§ **STUDY TEXT**:
--
Talbot says businesses leverage the cloud to interact with massive customer bases, and analyse data that would’ve previously been too costly or even impossible.

“Big data analysis is really driving the next wave of cloud adoption,” he adds. “Clients see opportunities earlier, react and scale accordingly.”

Similar to collaboration, information once held on branch servers and employees’ hard-drives, can now be shared across the organisation.

“This can draw out insights, leading to better decisions,” Talbot explains.

Furthermore, the cloud makes these insights available when and where it’s needed. It enables businesses to get relevant information at key decision points - guiding processes and decision makers with automated analysis in real time.

3 - Increasing agility

Also, Talbot says the scalability of cloud-based resources is already well known.

“Your organisation can seamlessly handle unexpected demand spikes (or troughs) at will - since these resources are virtual,” Talbot adds. “This is especially true for software developers.

“Animoto, an Amazon-owned start-up expanded from 50 to 3500 virtual servers within three days. The cloud reduces developers’ time to market. You can prototype new applications faster, gaining feedback and fail-faster, all at lower overall costs.”

If an organisation’s core competency does not lie in IT infrastructure, Talbot asks, why invest in these skill sets?

“Consider developing your organisation’s core competencies instead,” he advises, “whether it’s in Research and Development, marketing, logistics or manufacturing.”
--
§ **EXERCISE DATA**:
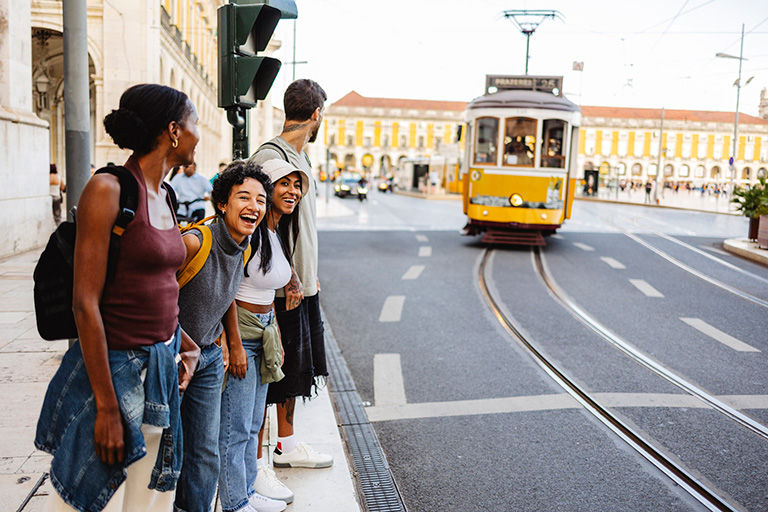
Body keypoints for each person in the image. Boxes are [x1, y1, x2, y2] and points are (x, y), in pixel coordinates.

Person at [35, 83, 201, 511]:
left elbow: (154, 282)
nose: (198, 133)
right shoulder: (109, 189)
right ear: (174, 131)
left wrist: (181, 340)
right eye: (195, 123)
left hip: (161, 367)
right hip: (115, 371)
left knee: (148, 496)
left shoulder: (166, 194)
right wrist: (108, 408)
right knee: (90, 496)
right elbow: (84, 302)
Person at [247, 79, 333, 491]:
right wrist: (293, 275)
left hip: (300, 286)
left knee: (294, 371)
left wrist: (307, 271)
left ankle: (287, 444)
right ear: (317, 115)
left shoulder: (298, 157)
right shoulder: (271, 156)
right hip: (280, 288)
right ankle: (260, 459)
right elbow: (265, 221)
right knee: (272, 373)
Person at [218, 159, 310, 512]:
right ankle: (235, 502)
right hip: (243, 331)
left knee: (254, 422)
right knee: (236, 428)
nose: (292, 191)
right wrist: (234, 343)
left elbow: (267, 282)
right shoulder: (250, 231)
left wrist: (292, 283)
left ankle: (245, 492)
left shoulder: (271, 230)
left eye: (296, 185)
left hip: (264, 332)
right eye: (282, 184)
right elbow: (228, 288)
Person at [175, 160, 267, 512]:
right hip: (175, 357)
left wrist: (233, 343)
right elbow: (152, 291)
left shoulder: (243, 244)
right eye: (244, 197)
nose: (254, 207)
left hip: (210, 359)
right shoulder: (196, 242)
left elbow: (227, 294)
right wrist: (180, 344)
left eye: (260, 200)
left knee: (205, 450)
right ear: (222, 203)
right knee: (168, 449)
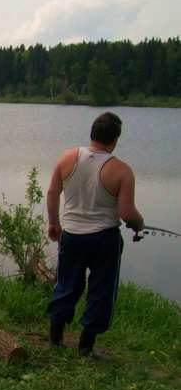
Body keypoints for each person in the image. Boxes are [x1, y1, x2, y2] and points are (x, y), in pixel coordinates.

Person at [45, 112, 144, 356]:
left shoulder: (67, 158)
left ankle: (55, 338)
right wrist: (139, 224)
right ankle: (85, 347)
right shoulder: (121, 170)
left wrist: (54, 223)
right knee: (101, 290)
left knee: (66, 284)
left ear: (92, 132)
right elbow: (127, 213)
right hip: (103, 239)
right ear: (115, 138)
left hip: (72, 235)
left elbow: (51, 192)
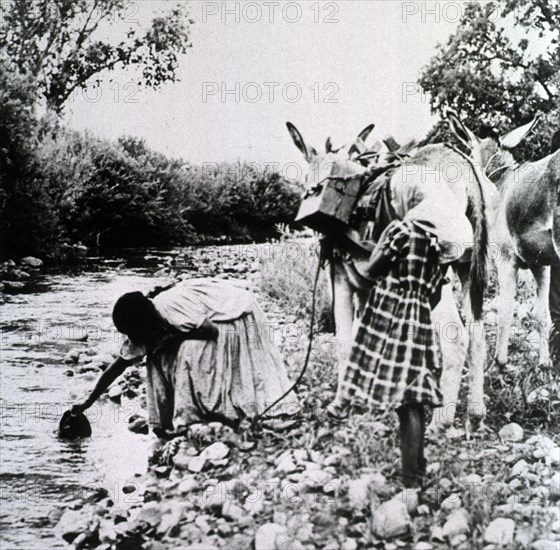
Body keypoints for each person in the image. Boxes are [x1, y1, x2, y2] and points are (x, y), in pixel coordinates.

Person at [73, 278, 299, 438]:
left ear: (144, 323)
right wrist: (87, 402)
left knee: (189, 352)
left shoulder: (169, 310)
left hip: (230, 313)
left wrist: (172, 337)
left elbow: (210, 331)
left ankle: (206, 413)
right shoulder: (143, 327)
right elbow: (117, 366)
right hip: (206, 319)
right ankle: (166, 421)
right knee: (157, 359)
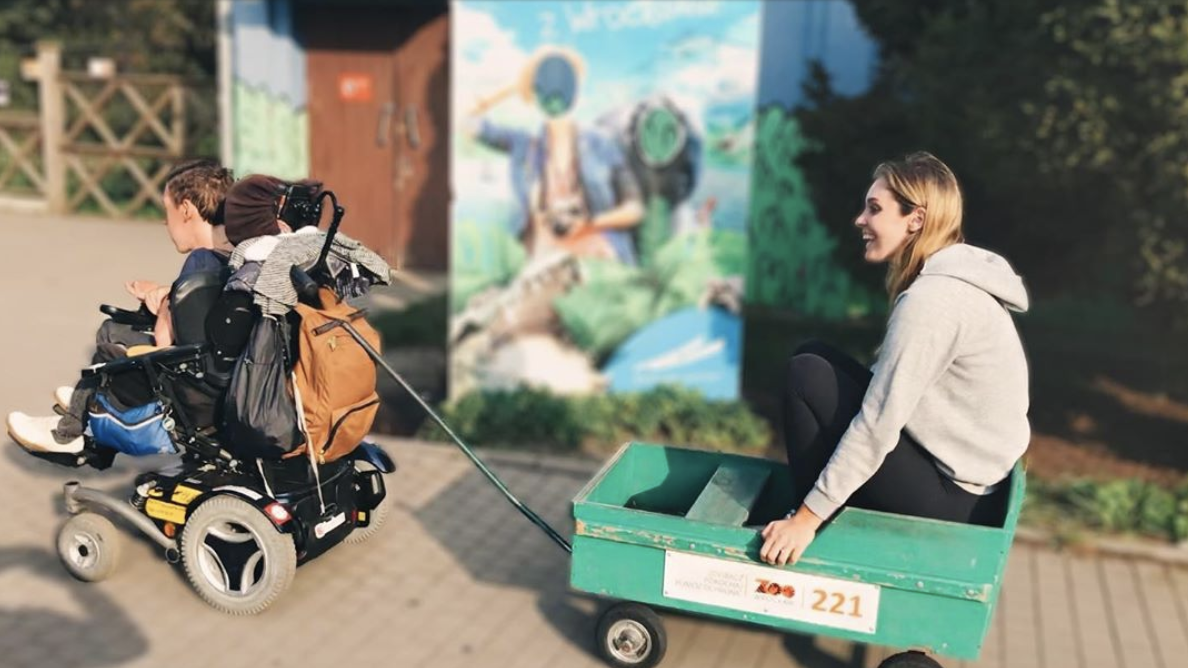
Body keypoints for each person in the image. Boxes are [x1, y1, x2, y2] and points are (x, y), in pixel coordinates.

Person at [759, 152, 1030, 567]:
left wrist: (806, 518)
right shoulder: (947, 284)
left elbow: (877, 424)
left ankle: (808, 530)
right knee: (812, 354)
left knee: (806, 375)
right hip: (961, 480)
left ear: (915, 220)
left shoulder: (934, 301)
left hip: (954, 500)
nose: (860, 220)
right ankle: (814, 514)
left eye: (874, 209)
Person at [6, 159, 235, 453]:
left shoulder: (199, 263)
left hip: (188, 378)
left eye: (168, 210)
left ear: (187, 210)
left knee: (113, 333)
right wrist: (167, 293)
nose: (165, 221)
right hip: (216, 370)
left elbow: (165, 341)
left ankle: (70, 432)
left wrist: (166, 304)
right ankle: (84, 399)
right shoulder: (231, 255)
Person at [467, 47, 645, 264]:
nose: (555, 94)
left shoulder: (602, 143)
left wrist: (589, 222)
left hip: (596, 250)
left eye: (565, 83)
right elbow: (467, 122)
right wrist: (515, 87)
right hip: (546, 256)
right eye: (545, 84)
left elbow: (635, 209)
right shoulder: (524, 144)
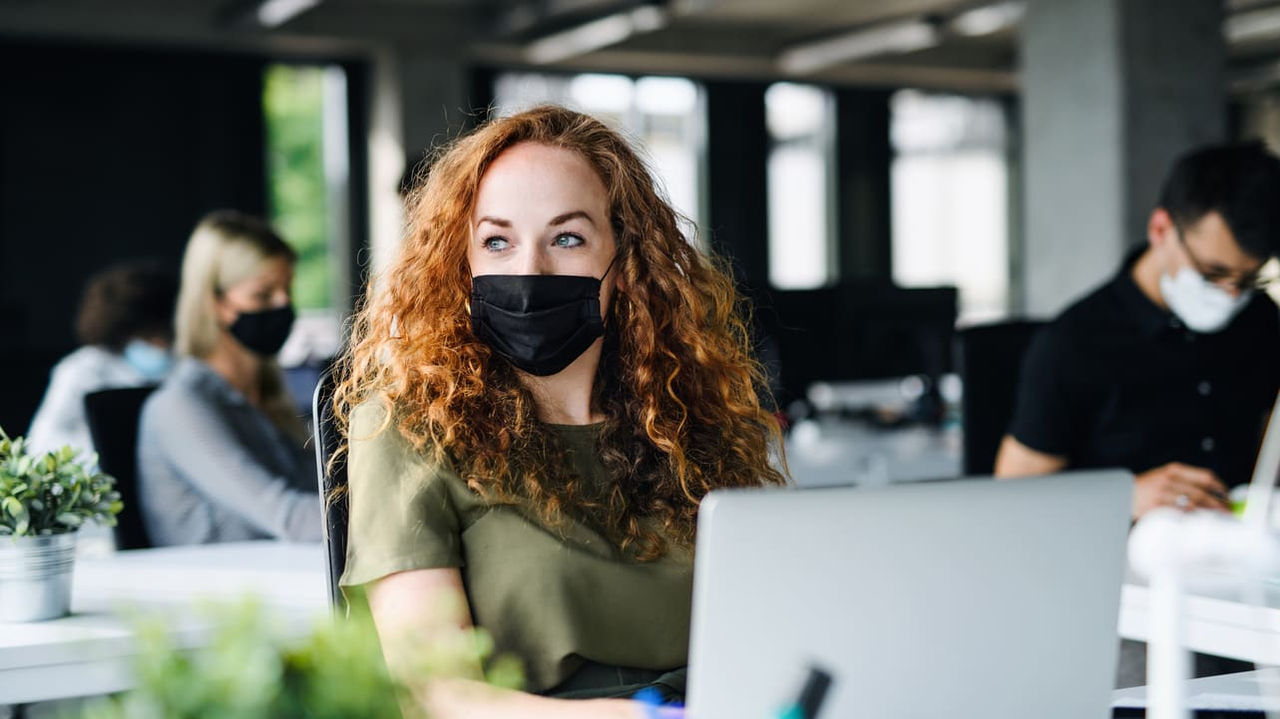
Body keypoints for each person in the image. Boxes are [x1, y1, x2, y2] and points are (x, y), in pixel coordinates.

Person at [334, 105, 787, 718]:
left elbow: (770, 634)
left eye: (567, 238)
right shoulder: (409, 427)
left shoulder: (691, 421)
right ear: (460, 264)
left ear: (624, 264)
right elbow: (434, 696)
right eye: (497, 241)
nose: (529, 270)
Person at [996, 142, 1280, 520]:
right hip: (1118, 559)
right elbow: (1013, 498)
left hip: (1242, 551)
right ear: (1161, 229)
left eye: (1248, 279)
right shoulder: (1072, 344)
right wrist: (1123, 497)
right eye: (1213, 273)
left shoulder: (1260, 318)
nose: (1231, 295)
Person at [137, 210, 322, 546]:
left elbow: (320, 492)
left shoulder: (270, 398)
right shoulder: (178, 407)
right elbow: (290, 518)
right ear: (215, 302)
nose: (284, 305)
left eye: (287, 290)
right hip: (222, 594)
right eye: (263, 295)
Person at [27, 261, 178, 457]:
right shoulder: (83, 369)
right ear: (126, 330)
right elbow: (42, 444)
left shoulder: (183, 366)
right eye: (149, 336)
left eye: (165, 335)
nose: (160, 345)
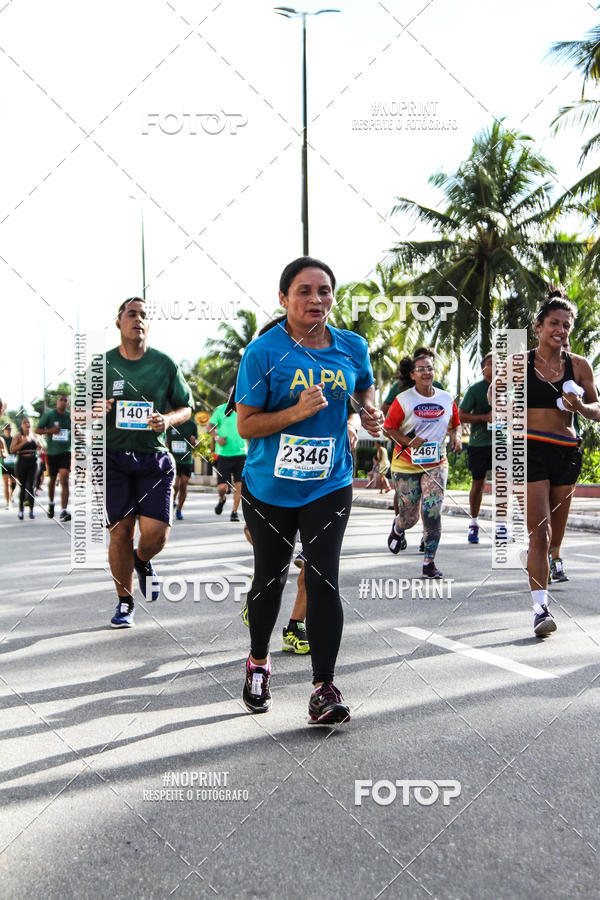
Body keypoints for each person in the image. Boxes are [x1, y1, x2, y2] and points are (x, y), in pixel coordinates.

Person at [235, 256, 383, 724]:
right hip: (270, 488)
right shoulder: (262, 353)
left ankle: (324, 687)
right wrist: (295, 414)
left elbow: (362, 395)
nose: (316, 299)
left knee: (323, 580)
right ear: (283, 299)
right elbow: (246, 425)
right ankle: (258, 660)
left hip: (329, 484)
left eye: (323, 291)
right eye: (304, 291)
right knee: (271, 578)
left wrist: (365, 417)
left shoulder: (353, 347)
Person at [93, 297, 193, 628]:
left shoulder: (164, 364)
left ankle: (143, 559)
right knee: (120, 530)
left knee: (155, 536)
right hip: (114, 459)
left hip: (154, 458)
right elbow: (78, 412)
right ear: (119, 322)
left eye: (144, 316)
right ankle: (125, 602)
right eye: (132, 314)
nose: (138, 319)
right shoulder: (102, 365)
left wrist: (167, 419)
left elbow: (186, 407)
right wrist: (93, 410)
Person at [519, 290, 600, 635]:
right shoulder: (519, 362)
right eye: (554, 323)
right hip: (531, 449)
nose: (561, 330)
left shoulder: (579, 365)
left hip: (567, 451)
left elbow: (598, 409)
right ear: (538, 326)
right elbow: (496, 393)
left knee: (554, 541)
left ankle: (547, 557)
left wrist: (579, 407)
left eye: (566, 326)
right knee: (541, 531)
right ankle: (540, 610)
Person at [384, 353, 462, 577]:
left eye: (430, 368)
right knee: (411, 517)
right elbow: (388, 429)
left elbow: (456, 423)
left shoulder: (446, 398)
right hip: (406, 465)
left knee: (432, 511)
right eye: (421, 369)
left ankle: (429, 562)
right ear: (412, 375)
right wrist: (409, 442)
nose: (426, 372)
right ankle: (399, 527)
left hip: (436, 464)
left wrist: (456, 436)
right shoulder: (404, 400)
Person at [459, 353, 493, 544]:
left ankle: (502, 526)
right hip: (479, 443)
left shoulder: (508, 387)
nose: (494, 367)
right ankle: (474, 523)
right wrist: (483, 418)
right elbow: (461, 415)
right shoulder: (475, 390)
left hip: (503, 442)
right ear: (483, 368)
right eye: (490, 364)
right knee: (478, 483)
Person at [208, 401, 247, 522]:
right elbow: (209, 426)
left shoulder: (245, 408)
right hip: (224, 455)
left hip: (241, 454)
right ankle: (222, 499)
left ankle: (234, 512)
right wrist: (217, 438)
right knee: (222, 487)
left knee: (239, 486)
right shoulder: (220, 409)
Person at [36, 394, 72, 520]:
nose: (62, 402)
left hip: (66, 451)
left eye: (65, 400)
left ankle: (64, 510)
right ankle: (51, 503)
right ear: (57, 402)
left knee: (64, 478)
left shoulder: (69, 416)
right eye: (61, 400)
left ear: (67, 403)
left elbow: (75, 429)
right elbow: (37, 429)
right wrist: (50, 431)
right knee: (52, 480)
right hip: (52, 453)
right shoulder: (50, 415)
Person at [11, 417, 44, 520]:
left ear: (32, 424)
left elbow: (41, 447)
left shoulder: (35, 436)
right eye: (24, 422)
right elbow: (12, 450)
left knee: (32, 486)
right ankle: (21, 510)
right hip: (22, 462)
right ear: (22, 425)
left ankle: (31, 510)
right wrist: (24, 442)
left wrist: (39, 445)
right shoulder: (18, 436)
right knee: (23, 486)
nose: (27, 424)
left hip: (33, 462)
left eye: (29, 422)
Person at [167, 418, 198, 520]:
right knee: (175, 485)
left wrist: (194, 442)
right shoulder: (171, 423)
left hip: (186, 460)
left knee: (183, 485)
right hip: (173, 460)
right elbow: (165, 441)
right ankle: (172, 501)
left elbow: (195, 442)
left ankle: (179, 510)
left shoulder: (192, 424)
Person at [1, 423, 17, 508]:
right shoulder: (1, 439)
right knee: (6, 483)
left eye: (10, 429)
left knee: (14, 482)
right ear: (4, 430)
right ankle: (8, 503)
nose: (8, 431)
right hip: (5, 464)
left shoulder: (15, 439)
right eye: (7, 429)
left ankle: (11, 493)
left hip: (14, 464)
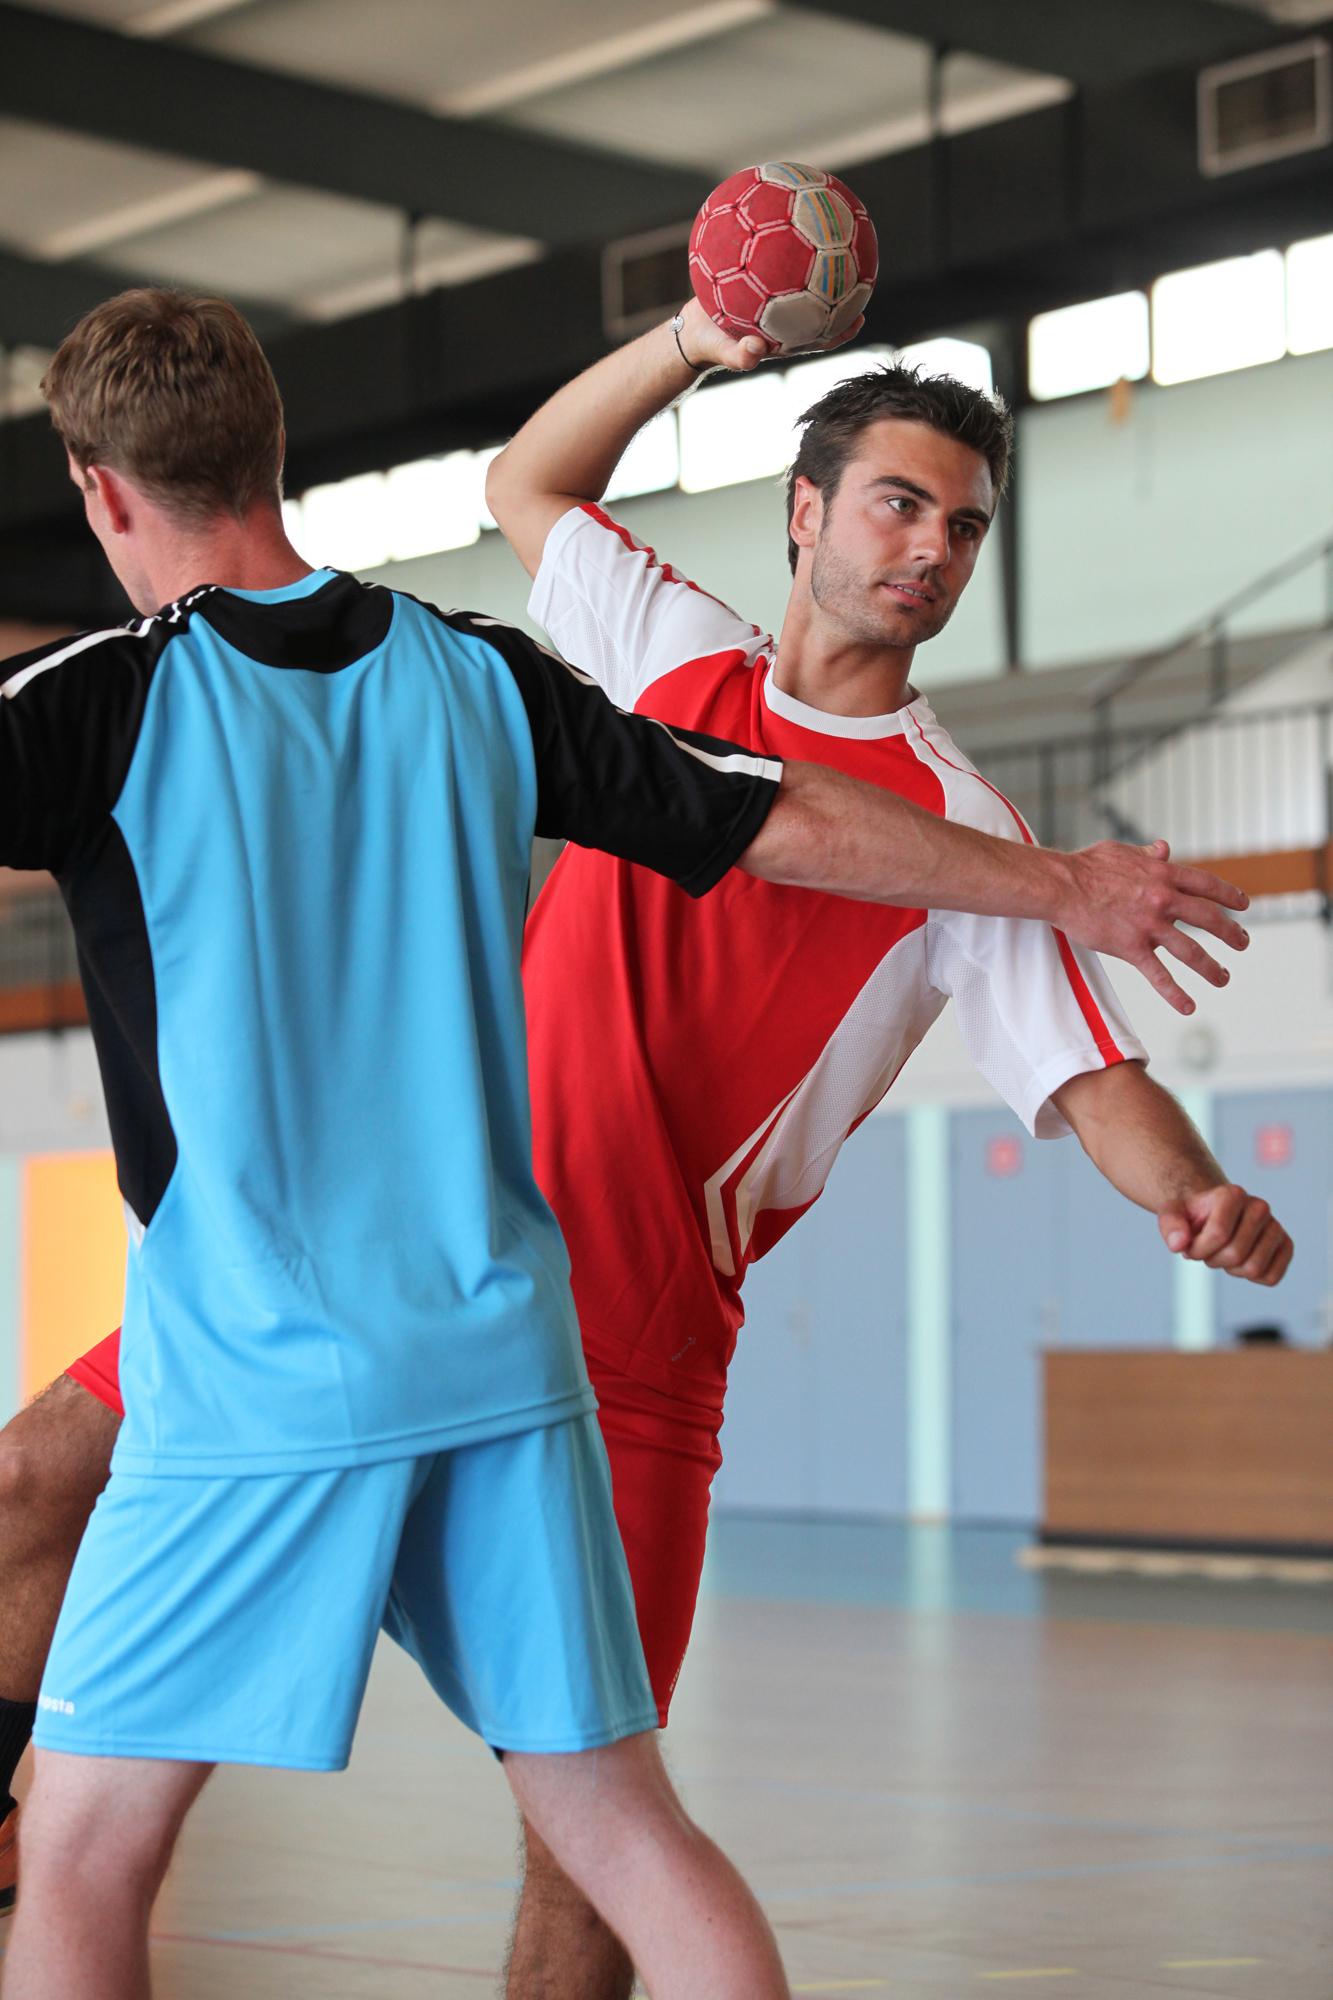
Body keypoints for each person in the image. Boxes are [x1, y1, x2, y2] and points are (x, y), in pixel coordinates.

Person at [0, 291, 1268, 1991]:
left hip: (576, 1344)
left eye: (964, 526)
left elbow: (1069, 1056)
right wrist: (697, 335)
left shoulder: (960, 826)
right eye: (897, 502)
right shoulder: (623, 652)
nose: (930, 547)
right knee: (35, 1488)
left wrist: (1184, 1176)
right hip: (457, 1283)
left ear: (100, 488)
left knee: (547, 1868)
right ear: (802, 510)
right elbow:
--
§ **THINGS TO DO**:
1 > Answer these questions from the cloud computing text.
(a) According to Talbot, what is driving the next wave of cloud adoption?
(b) How many virtual servers did Animoto grow from and to, and over how many days?
(c) Which areas does Talbot name as possible core competencies for an organization?
2 > Decide whether each statement agrees with the cloud computing text, answering yes or no and quoting the words of the text that settle it.
(a) Animoto is owned by Amazon.
(b) The scalability of cloud-based resources is still little known.
(c) Talbot advises organizations whose core competency is not IT infrastructure to invest in those skill sets anyway.

§ **ANSWERS BELOW**:
1 >
(a) Big data analysis.
(b) From 50 to 3500 virtual servers, within three days.
(c) Research and Development, marketing, logistics or manufacturing.

2 >
(a) Yes: "Animoto, an Amazon-owned start-up"
(b) No: "the scalability of cloud-based resources is already well known"
(c) No: "Consider developing your organisation’s core competencies instead"